Once again, a film arrives in the UK after an extended awards season in which its excellence is established as almost a given; and, just as Annette Benning’s snub was indeed a snub, Moonlight is indeed a magical and heartfelt film – though perhaps not quite the era-defining masterpiece the press has heralded.
Following three stages of the life of Chiron, a young black man living in Miami, Moonlight is a triptych piece, and each setting vies for attention as the defining era of Chiron’s life. The reality, of course, is that each plays an equal part in painting the picture of a young man struggling to understand, and embrace, himself. Silently fleeing from his erratic mother (Naomie Harris laying it on ever so slightly too thick), a five-year-old Chiron (Alex Hibbert) finds himself drawn to the enigmatic and wizened dealer Juan – played with pathos by Mahershala Ali. As the young boy comes to understand the environment in which he’s been brought up, and the compromised positions of the adults surrounding him, he withdraws within himself.
Then, as a lanky teenager, Chiron, now played by Ashton Sanders, attempts to navigate the complexities of the American high school experience (one that veers ever so slightly towards cliché) as he comes to terms with his sexuality. Chiron is gay, has known as much for years, but struggles for outlets. A confused and fumbling relationship with another teen, Kevin, promises much and delivers complex eventualities.
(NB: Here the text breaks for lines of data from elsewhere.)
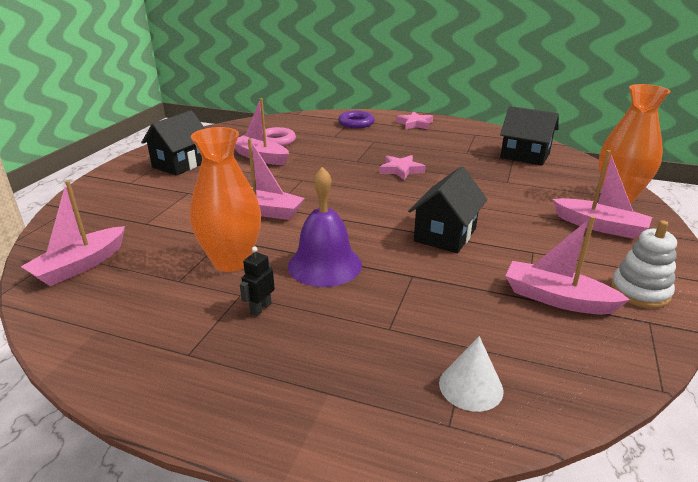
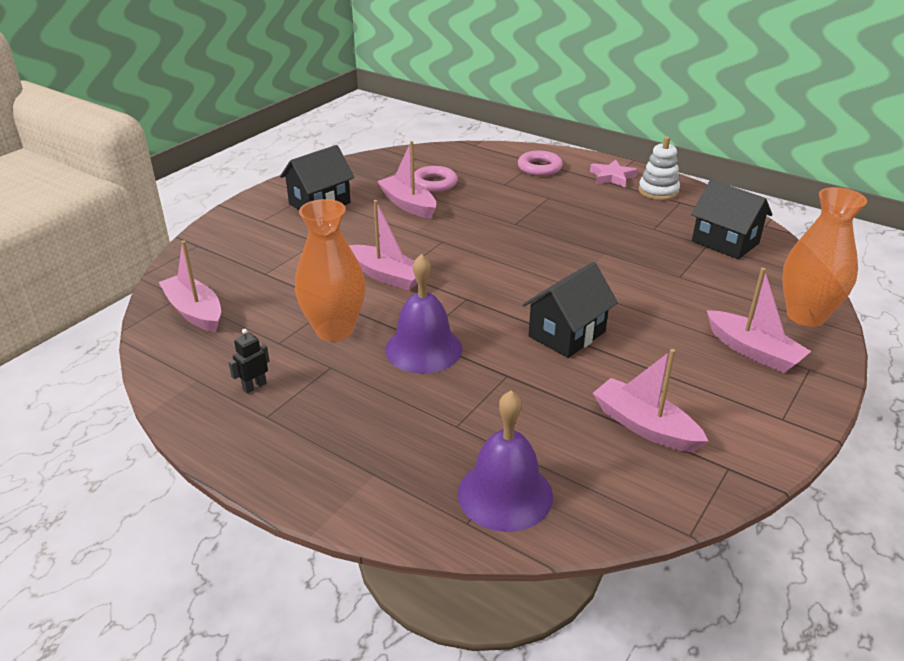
camera: 15 degrees right, 5 degrees up
(80, 265) = (195, 312): pink boat -> pink boat turned 90 degrees clockwise
(260, 308) = (344, 384): black robot -> black robot (254, 386)
(356, 123) = (539, 167): purple ring -> pink ring
(401, 170) = (560, 243): pink star -> none
(471, 386) = (505, 494): white cone -> purple bell
(640, 291) = (742, 434): white stacking toy -> white stacking toy (658, 191)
Finally, older, bigger and visibly toughened by years on the defensive, the adult Chiron reconnects with his past, and teeters on the edge of self-acceptance. It is this portion of the film which delivers its tensest, most wrenching moments, as Chiron’s self-doubt and uncertainty is writ small on his features, shown in the expressional minutiae of a repressed man. Moonlight is at its best, a soaring high water mark, when it is allowing this wonderful cast to express themselves with freedom and a sense of reality. Ali’s Academy Award is a heartening reward for subtle work, and any of the three ages of Chiron could be justifiably garlanded in similar style.
Director and adapted-screenwriter Barry Jenkins has crafted a film that showcases a variety of struggles and tensions in American society – from wider traumas of race and enduring segregation to the particulars of homosexulity in a violently masculine environment. Despite its occasional moments of predictability, Moonlight soars when it addresses these issues under as minute a lense as possible. A glance towards an open diner door; a lingering self-examination in a dingy mirror; the unthinking questioning of a young child; a lonely train journey into the city; these are Jenkins’s masterworks, and Moonlight is a beautiful collage of such moments.